Question: My neighbour doesn’t use the eruv though sometimes asks me to carry things on his behalf. Is that allowed?
Answer: The Shulchan Aruch (OC 263:17) writes that one who accepted Shabbos early may ask another who hasn’t yet accepted Shabbos to perform a melacha on their behalf (See Tosafos, Shabbos 151a).
Nonetheless, R’ Eliezer Waldenberg (Tzitz Eliezer 18:32:3) differentiates between this scenario and asking another to perform a melacha when it’s Shabbos for him, too. Thus, a sefardi who follows a stricter position mustn’t ask an ashkenazi who follows a more lenient position to perform a melacha on his behalf.
The Gemara (Shabbos 150a; Bava Metzia 90a) teaches us that it is assur miderbanan to ask a non-Jewish person to do melacha for them on Shabbos. The Shulchan Aruch (OC 276:1) writes that if one mistakenly did so, they would be forbidden to benefit from that action on Shabbos.

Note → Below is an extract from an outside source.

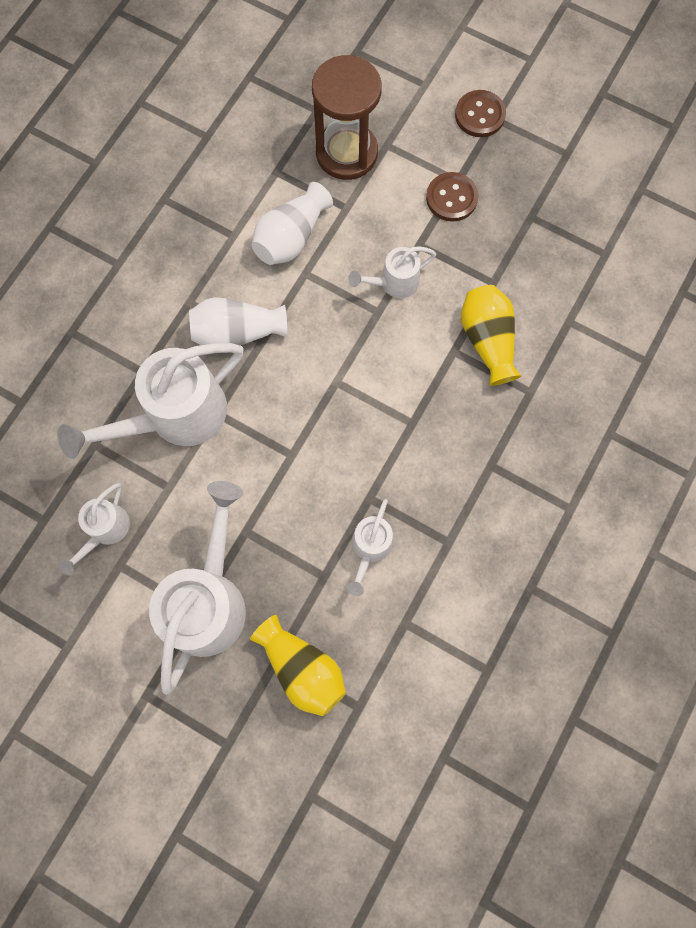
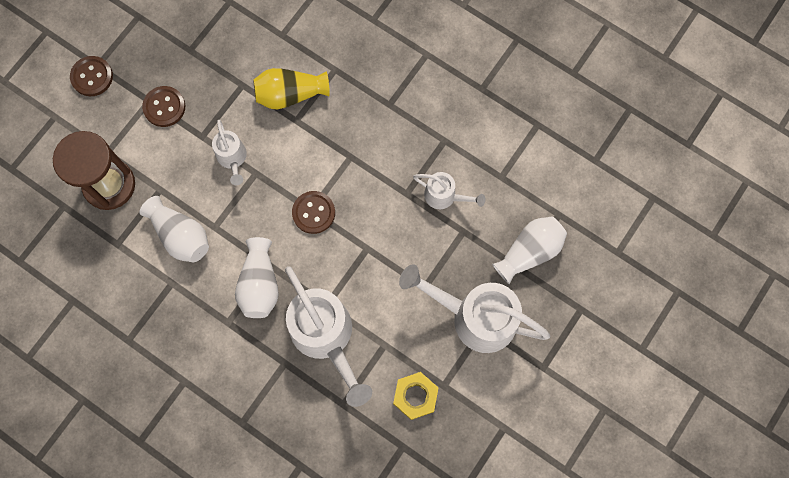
camera: 85 degrees left, 0 degrees up
white watering can [58,483,130,575] -> yellow nut [393,372,438,420]
yellow vase [250,615,346,716] -> white vase [492,216,567,284]
none -> brown button [292,191,335,234]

Thus, R’ Moshe Feinstein (Igros Moshe OC 4:119:5) writes that one who doesn’t open cans on Shabbos mustn’t ask a non-Jewish person to open it for them. If a non-Jewish person opened it for them, they wouldn’t be allowed to eat that food on Shabbos. Nonetheless, if another Jew opened it for him as they follow poskim who allow doing so (See Minchas Shlomo 2:12, Shemiras Shabbos Kehilchasa 9:n10; Yechave Daas 2:42), then they may eat from the can. Similarly, the Mishna Berura (318:2; 27) and R’ Waldenberg (ibid.) allows one to benefit from any such melacha performed.
Based on this, R’ Ribiat (The 39 Melochos, p93) writes that one who doesn’t open bottles or cans on Shabbos, should not ask those who do, to do so for them.In conclusion, one who doesn’t use the eruv on Shabbos should not ask you to carry on their behalf. They may benefit from you doing so, however.